Direct Molecular Conformation Generation

Authors: Jinhua Zhu, Yingce Xia, Chang Liu, Lijun Wu, Shufang Xie, Yusong Wang, Tong Wang, Tao Qin, Wengang Zhou, Houqiang Li, Haiguang Liu, Tie-Yan Liu

TMLR 2022 | Venue PDF | Archive PDF | Plain Text | LLM Run Details

Reproducibility Variable Result LLM Response
Research Type Experimental Our method achieves the best results on GEOM-QM9 and GEOM-Drugs datasets. Further analysis shows that our generated conformations have closer properties (e.g., HOMO-LUMO gap) with the groundtruth conformations. In addition, our method improves molecular docking by providing better initial conformations. All the results demonstrate the effectiveness of our method and the great potential of the direct approach. The code is released at https://github.com/Direct Molecular Conf Gen/DMCG. Section 4 is titled 'Experiments' and details dataset usage, evaluation metrics, and comparative results.
Researcher Affiliation Collaboration 1 University of Science and Technology of China 2 Microsoft Research AI4Science 3 Renmin University of China 4 Xi an Jiaotong University. The affiliations include both universities (academic) and Microsoft Research AI4Science (industry).
Pseudocode No The paper describes the model architecture and operations mathematically (e.g., equations 3-7) and provides a diagram (Figure 3: Network architecture of the l-th block), but it does not contain a clearly labeled 'Pseudocode' or 'Algorithm' block with structured steps.
Open Source Code Yes The code is released at https://github.com/Direct Molecular Conf Gen/DMCG.
Open Datasets Yes Following prior works (Xu et al., 2021a; Shi et al., 2021), we use the GEOM-QM9 and GEOMDrugs datasets (Axelrod & Gomez-Bombarelli, 2021) for conformation generation.

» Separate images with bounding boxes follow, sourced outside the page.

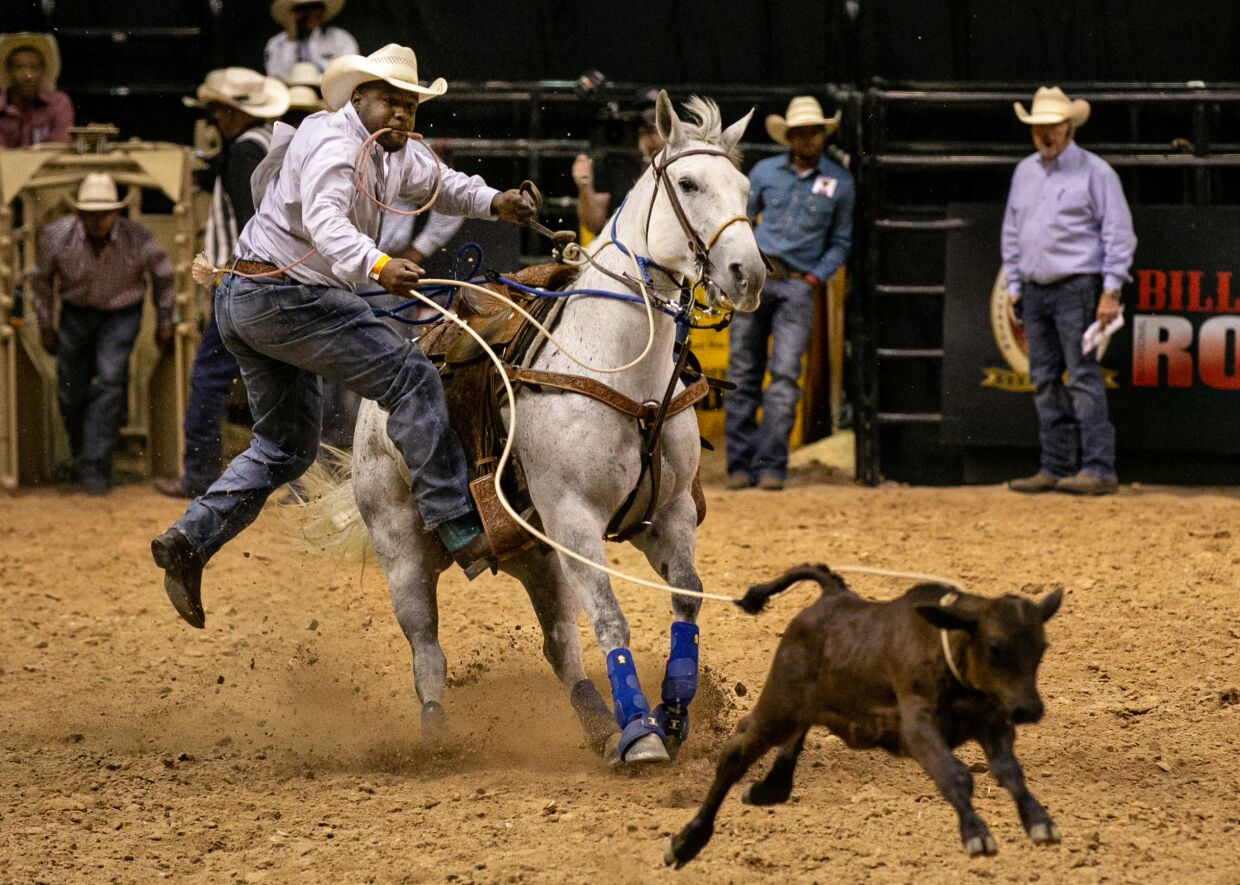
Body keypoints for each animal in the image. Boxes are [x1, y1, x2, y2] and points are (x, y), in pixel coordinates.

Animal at [664, 562, 1061, 867]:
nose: (1029, 708)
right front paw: (977, 835)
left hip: (805, 705)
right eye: (995, 647)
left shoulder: (993, 723)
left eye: (1041, 648)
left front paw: (1040, 822)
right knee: (738, 750)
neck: (946, 643)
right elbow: (955, 774)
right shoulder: (918, 727)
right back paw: (686, 843)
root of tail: (833, 597)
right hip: (779, 705)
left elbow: (1009, 771)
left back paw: (768, 788)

Dataset Splits Yes For the small-scale setting, we use the same datasets provided by Shi et al. (2021) for fair comparison with prior works. The training, validation and test sets of the two datasets consist of 200K, 2.5K and 22408 (for GEOM-QM9)/14324 (for GEOM-Drugs) moleculeconformation pairs respectively. After that, we work on the large-scale setting by sampling larger datasets from the original GEOM to validate the scalability of our method. We use all data in GEOM-QM9 and 2.2M molecule-conformation pairs for GEOM-Drugs. The numbers of training, validation and test sets for the larger GEOM-QM9 setting are 1.37M, 165K and 174K, and those for larger GEOM-Drugs are 2M, 100K and 100K.

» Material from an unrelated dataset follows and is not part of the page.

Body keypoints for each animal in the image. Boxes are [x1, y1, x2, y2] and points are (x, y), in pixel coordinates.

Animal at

Hardware Specification Yes For the two small-scale settings, the experiments are conducted on a single V100 GPU. For the two large-scale settings, we use two V100 GPUs for experiments.
Software Dependencies No The paper mentions 'PyTorch profiler', 'torch.linalg.eig', 'graph_tool toolkit', and 'Adam W optimizer'. While these indicate software used, specific version numbers for any of these components or other libraries (like Python, PyTorch, etc.) are not provided.
Experiment Setup Yes We use Adam W optimizer (Loshchilov & Hutter, 2019) with initial learning rate η0 = 2 × 10^−4 and weight decay 0.01. In the first 4000 iterations, the learning rate is linearly increased from 10^−6 to 2 × 10^−4. After that, we use cosine learning rate scheduler... Similarly, we also use the cosine scheduler to dynamically set the β at range [0.0001, βmax]. The batch size is fixed as 128. All models are trained for 100 epochs. The detailed hyper-parameters are described in Table 5.